Totally
Captivated
-Capitolo 1-
Tokyo, ore 20.30
Il ristorante “Nekomata” era aperto
da nemmeno un ora e già aveva fatto tutto esaurito.
Il Maître, una giovane donna dai
lunghi capelli scuri appena ondulati, raccolti per l’occasione in una coda alta,
osservava dalla sua postazione la sala gremita e i camerieri danzare attraverso
i tavoli con grande soddisfazione.
Un leggero sorriso e tornava alle sue
mansioni.
Poggiata sopra un piccolo leggio
rialzato, illuminato da una abat-jour molto semplice, stava il registro delle
prenotazioni e non poté fare a meno di sentirsi ancora più orgogliosa e
soddisfatta; le prenotazioni arrivavano fino alle dieci di sera inoltrate.
“Questo in barba a tutti quelli che
dicevano che a ventisette anni non potevo raggiungere niente”.
Afferrò la penna poggiata nel libro e
cominciò a fare alcuni segni accanto ai nomi delle persone arrivate. Per lo più
si trattava di clienti abituali, altri erano uomini d’affari in città per
lavoro e desiderosi di mangiare in un posto elegante.

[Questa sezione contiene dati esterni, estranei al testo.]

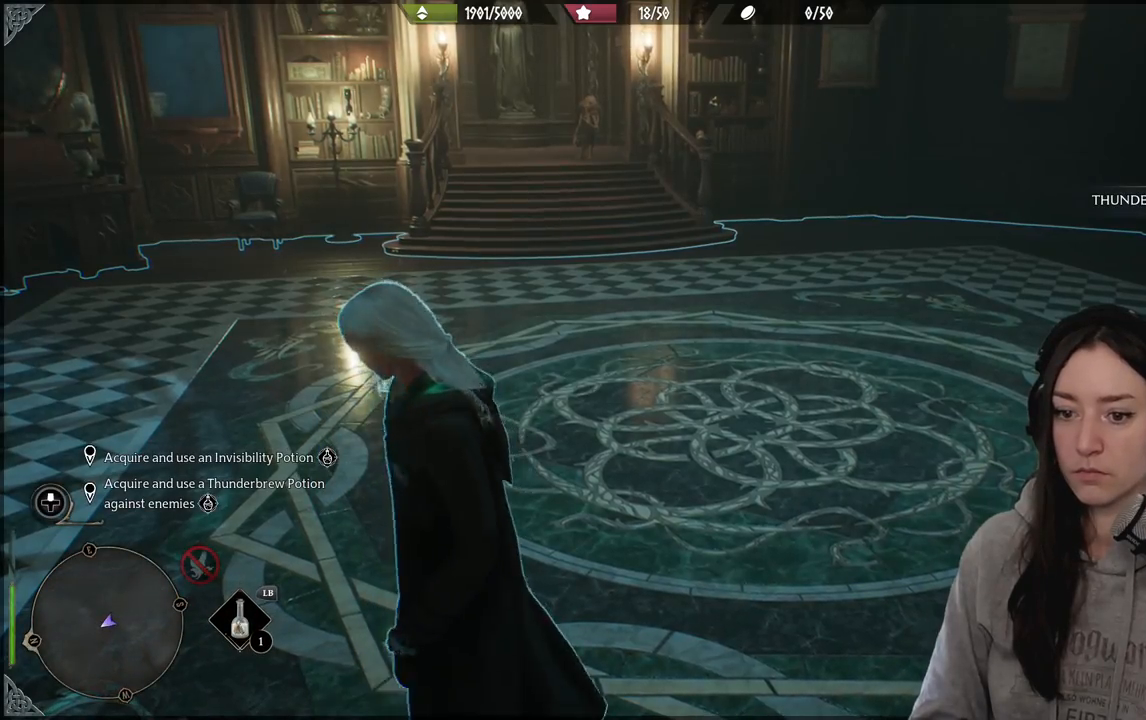
{"buttons": [], "left_stick": "center", "right_stick": "center", "events": [[267, "L1", "down"], [317, "L1", "up"]]}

Il “Nekomata” era uno dei pochi
ristoranti in città che forniva ai suoi clienti un intreccio tra la cucina
occidentale con quella tradizionale, unito a un’atmosfera intima ed elegante
che permetteva ai suoi ospiti di rilassarsi e farsi viziare dallo staff che
lavorava alacremente e senza sosta per fornire il miglior servizio della città.

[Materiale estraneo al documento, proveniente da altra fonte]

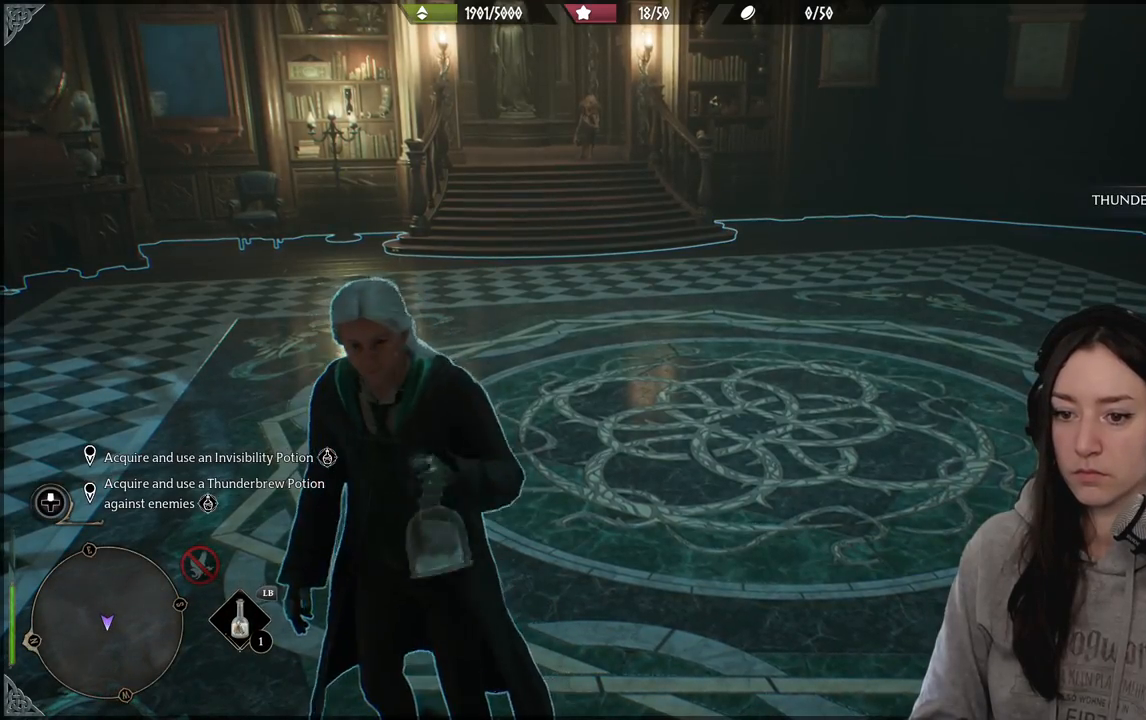
{"buttons": [], "left_stick": "center", "right_stick": "center", "events": []}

Quando il proprietario, dopo attenta
valutazione, l’aveva nominata Maître aveva sentito il cuore scoppiare dalla
felicità e si era data molto da fare per non deludere le speranze che le
venivano riposte.
Terminato il suo lavoro di controllo
tornò a guardare la sala.
Il parquet era coperto da una
finissima moquette che attutiva i suoni delle sedie quando queste venivano
spostate, l’immensa sala, che poteva ospitare fino a un massimo di duecento
coperti, era su uno stile antico che richiamava il gusto della tradizione
occidentale e un immenso lampadario con finte candele spiccava nel centro
esatto della sala.
Su ogni tavolo, invece, era posta una
piccola candela sopra un candelabro finemente ornato e di color argento. Su di
esso era impresso il logo del locale. I clienti andavano dai demoni agli esseri
umani.
Uno dei pochi momenti, pensò, in cui
nessuno si guardava con sospetto e dove potevano tranquillamente dialogare di affari
senza dover per forza alzare la voce. Infatti, solo un sommesso mormorio
percorreva la sala mentre una musica rilassante veniva diffusa dagli
altoparlanti, posti in punti strategici e nascosti alla vista dei clienti.
« Kagome … »
La voce di una ragazza arrivò alle
sue orecchie, risvegliandola dai suoi pensieri e catapultandola nuovamente
nella ragazza.
Era minuta, e molto, alla vista era
solamente una bambina con capelli argentei ornati da piccoli fiori ma in realtà
era un demone. Un demone particolare, a detta di molti, in quanto priva di un
odore particolare e di una qualsiasi aura demoniaca. Lavorava come contabile e
prendeva le telefonate durante gli orari di lavoro, nonostante l’apparenza era
un demone da molti, molti più anni di quanto Kagome osasse pensare.
« Dimmi Kanna. »
« C’è una chiamata per te. »
« Per me, dici? »
La bambina annuì e senza dire altro
la precedette negli uffici al piano superiore.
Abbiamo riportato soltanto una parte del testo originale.